# [Extract]
NONDISCLOSURE PROVISIONS
     1. Nondisclosure Obligation. Consultant shall hold in confidence and not disclose to third parties, or make commercial or other use of, any trade secrets or other information that he may have received during his employment with JMS and/or its subsidiaries or that he may receive or acquire from JMS during the term of the Consulting Agreement concerning JMS’s products, equipment, processes, designs, packaging, methods of distribution, capabilities, systems, technology, specifications, data, operating instructions, customers, marketing and sales, business plans, or any other private matters, whether or not related to the project in which it is involved (all such information shall be referred to below as the “Confidential Information” without JMS’s prior written permission.

# [Exercise A]
Answer these questions using the nondisclosure provisions:
(i) Who must hold the information in confidence?
(ii) What term is used to refer to all such information?
(iii) What kind of permission from JMS is required?
# [Exercise B]
In the nondisclosure provisions, list every item named after "concerning JMS's" and before "capabilities".
# [Exercise C]
Pull out the part of the nondisclosure provisions from "NONDISCLOSURE PROVISIONS" down to "prior written permission.".

# [Records]
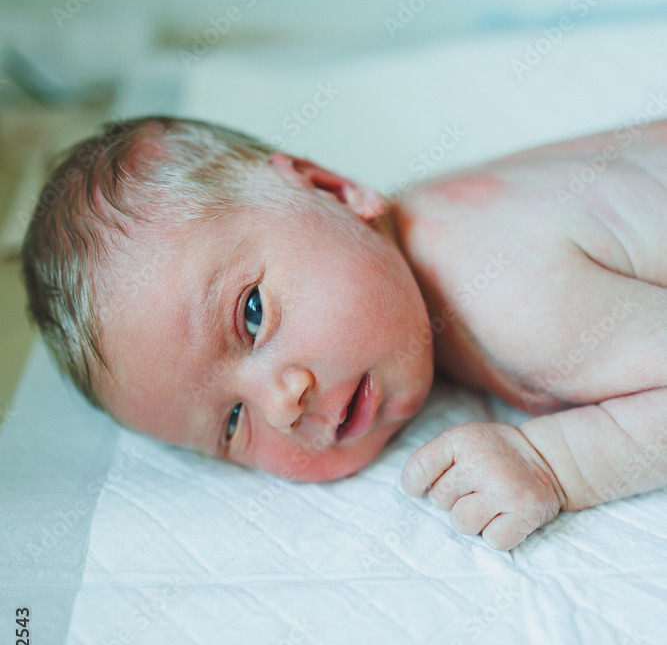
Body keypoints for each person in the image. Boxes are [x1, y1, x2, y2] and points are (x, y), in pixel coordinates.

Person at [21, 116, 667, 550]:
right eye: (231, 422)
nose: (282, 403)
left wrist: (556, 465)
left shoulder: (510, 296)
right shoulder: (410, 228)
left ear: (333, 191)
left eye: (251, 315)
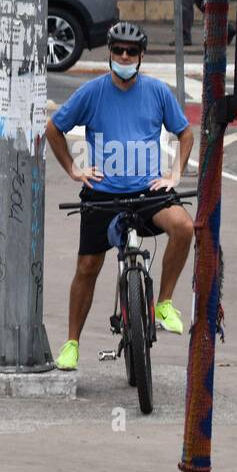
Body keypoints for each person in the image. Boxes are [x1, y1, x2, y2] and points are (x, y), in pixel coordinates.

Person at [45, 21, 196, 371]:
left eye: (131, 52)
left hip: (147, 192)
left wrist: (174, 173)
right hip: (102, 194)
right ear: (110, 53)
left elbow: (185, 134)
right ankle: (71, 344)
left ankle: (164, 303)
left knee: (184, 227)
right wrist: (73, 169)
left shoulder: (157, 92)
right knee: (87, 266)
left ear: (141, 56)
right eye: (118, 51)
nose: (124, 57)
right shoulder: (92, 92)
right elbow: (54, 129)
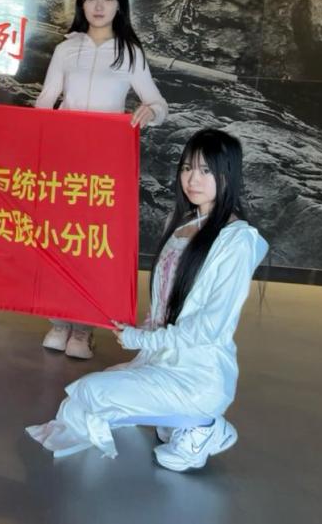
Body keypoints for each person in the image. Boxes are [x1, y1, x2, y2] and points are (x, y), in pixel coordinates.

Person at [27, 129, 268, 472]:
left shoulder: (237, 240)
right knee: (85, 401)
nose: (192, 179)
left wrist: (140, 339)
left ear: (227, 174)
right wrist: (137, 330)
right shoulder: (183, 222)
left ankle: (204, 426)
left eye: (205, 170)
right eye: (187, 168)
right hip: (159, 360)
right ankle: (178, 421)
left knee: (91, 393)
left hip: (197, 375)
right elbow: (163, 305)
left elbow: (207, 329)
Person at [35, 0, 167, 359]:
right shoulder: (66, 49)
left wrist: (150, 112)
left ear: (119, 4)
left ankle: (84, 328)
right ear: (81, 2)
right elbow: (46, 100)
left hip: (105, 168)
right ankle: (59, 320)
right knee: (61, 241)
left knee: (93, 245)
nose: (99, 5)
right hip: (64, 161)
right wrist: (36, 134)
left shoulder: (130, 53)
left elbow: (158, 103)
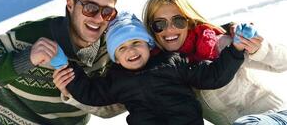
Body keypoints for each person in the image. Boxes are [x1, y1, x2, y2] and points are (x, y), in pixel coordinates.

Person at [0, 0, 125, 125]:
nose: (99, 19)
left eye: (107, 12)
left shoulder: (111, 50)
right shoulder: (27, 37)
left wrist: (74, 94)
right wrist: (24, 59)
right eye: (90, 8)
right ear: (70, 4)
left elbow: (114, 106)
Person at [53, 11, 245, 125]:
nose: (131, 50)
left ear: (149, 44)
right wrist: (65, 66)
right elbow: (91, 93)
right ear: (116, 58)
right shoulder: (116, 79)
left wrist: (235, 49)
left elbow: (212, 76)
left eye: (136, 42)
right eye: (122, 48)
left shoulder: (173, 61)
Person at [142, 0, 287, 125]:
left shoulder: (221, 44)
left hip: (273, 116)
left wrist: (258, 49)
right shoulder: (164, 69)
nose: (169, 29)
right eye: (159, 24)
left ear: (189, 22)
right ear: (151, 29)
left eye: (178, 21)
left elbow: (284, 62)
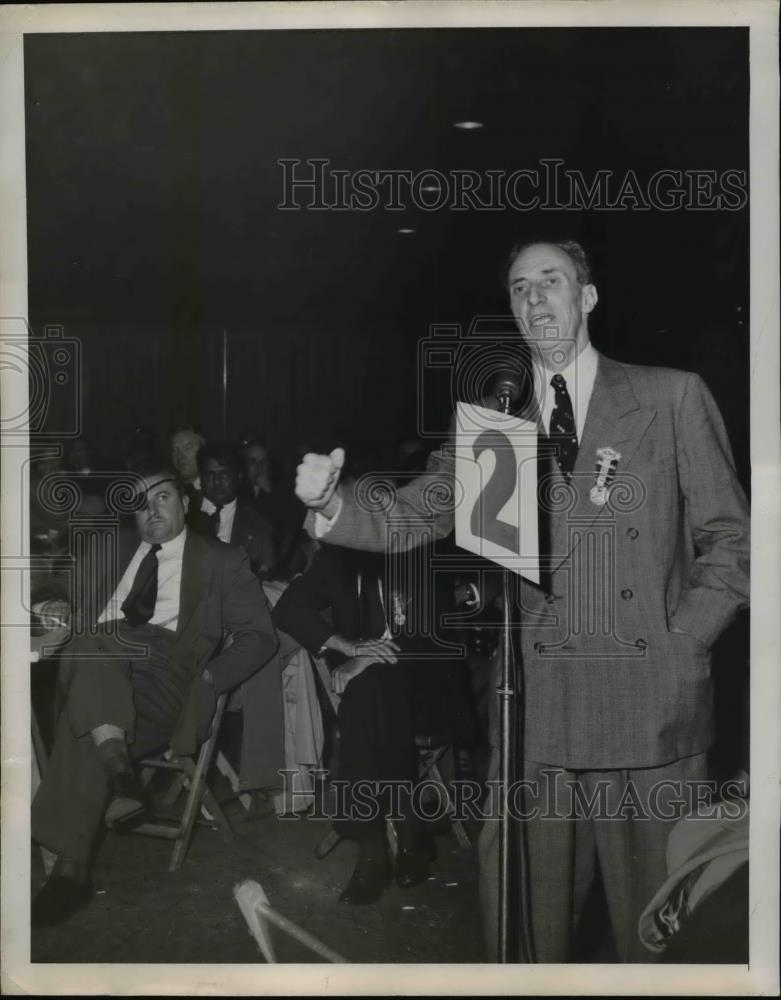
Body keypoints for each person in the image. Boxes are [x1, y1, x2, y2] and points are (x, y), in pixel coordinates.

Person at [293, 239, 750, 961]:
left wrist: (682, 639)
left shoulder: (670, 396)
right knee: (523, 927)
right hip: (537, 709)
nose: (534, 298)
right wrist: (331, 505)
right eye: (518, 288)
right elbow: (417, 511)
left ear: (587, 297)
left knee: (660, 934)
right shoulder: (494, 423)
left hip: (650, 706)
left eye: (551, 281)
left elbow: (732, 540)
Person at [31, 465, 278, 927]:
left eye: (162, 497)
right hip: (97, 664)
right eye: (139, 502)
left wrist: (211, 679)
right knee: (96, 640)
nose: (149, 509)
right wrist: (53, 604)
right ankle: (117, 774)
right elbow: (55, 587)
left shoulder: (222, 560)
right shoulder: (111, 547)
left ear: (186, 502)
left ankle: (72, 865)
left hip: (166, 681)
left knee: (90, 676)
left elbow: (260, 636)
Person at [272, 544, 477, 905]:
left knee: (368, 690)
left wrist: (365, 660)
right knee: (369, 694)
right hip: (373, 696)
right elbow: (288, 609)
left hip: (431, 683)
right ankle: (404, 833)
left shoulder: (421, 549)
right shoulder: (336, 556)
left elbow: (428, 637)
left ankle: (374, 849)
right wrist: (348, 648)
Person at [195, 441, 276, 580]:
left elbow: (266, 574)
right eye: (210, 475)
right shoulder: (186, 517)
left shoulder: (258, 525)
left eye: (224, 474)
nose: (217, 481)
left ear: (239, 477)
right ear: (201, 479)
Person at [170, 425, 206, 508]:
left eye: (188, 447)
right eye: (175, 450)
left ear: (203, 450)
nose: (180, 456)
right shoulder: (170, 490)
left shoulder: (218, 490)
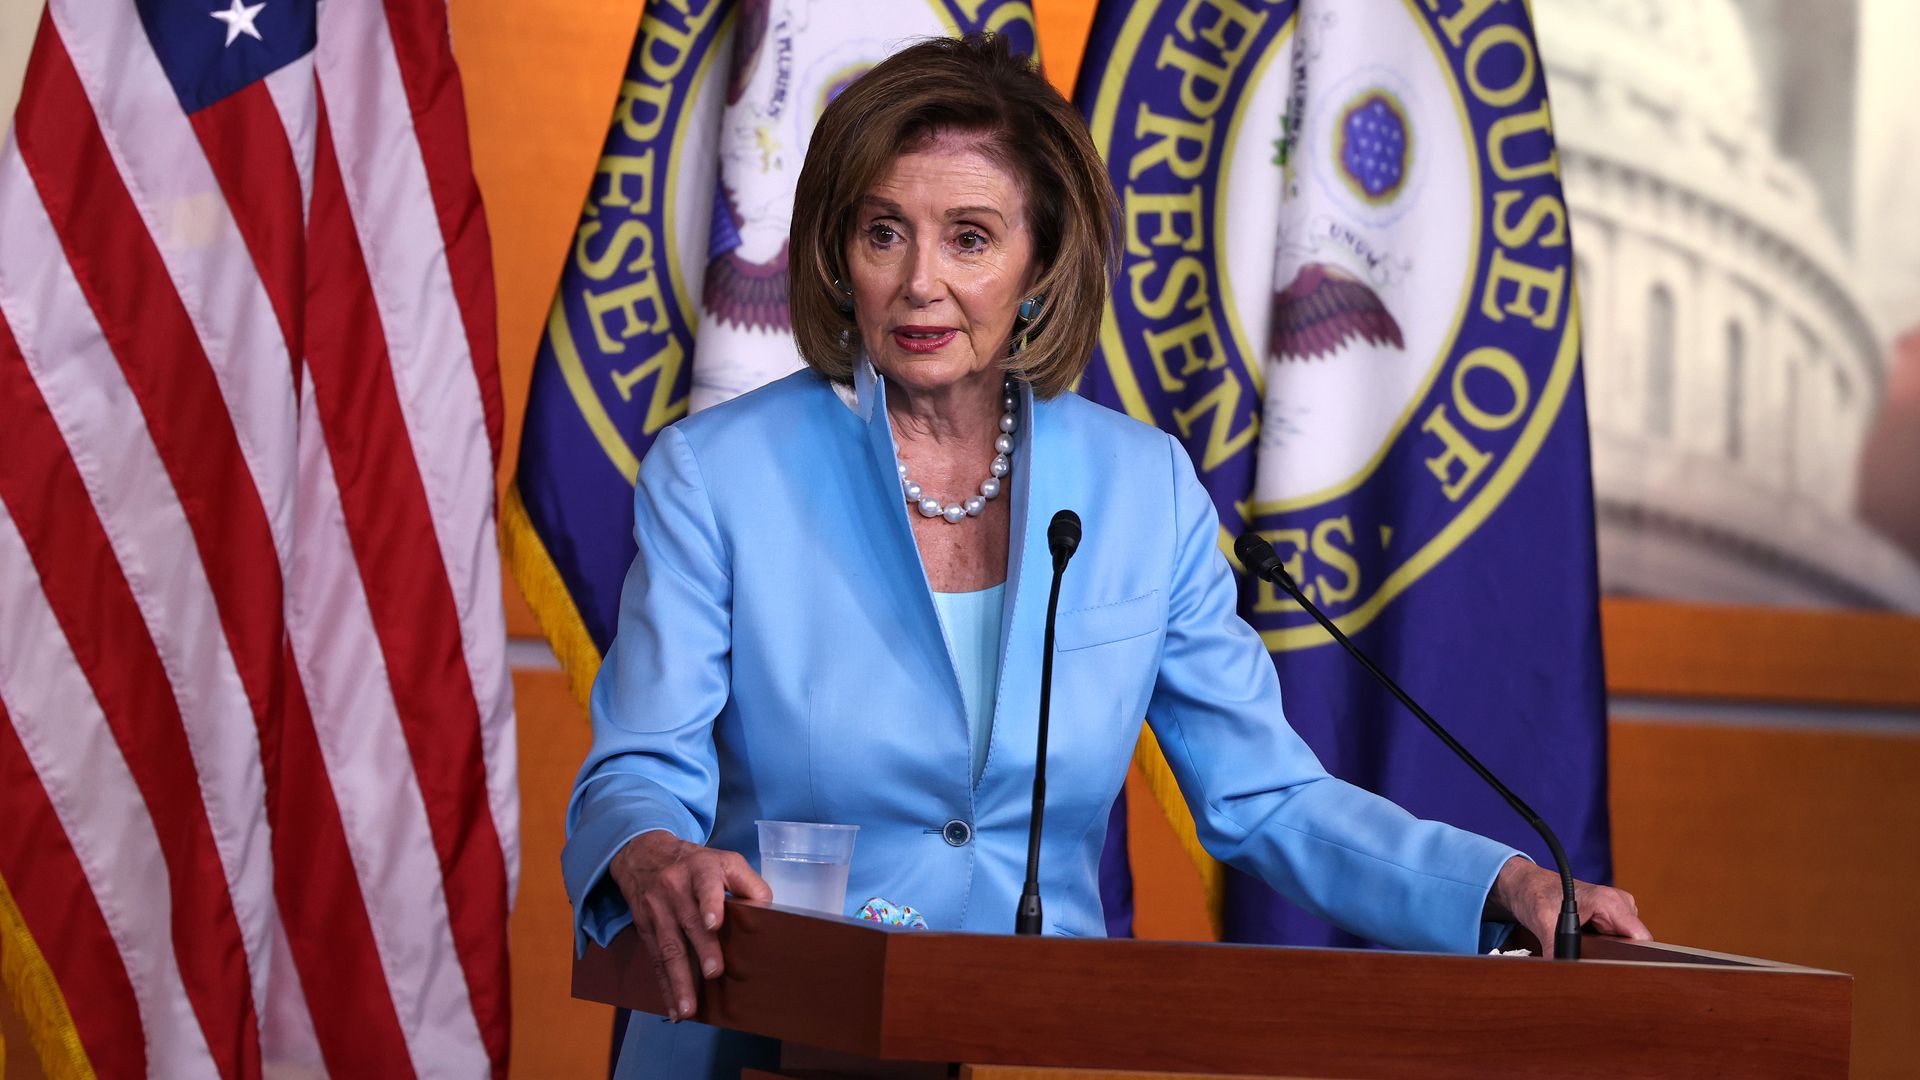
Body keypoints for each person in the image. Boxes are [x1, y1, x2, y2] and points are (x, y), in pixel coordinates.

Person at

# [Final answer A]
(i) The Consultant
(ii) The "Confidential Information"
(iii) JMS's prior written permission

# [Final answer B]
products, equipment, processes, designs, packaging, methods of distribution

# [Final answer C]
NONDISCLOSURE PROVISIONS
     1. Nondisclosure Obligation. Consultant shall hold in confidence and not disclose to third parties, or make commercial or other use of, any trade secrets or other information that he may have received during his employment with JMS and/or its subsidiaries or that he may receive or acquire from JMS during the term of the Consulting Agreement concerning JMS’s products, equipment, processes, designs, packaging, methods of distribution, capabilities, systems, technology, specifications, data, operating instructions, customers, marketing and sales, business plans, or any other private matters, whether or not related to the project in which it is involved (all such information shall be referred to below as the “Confidential Information” without JMS’s prior written permission.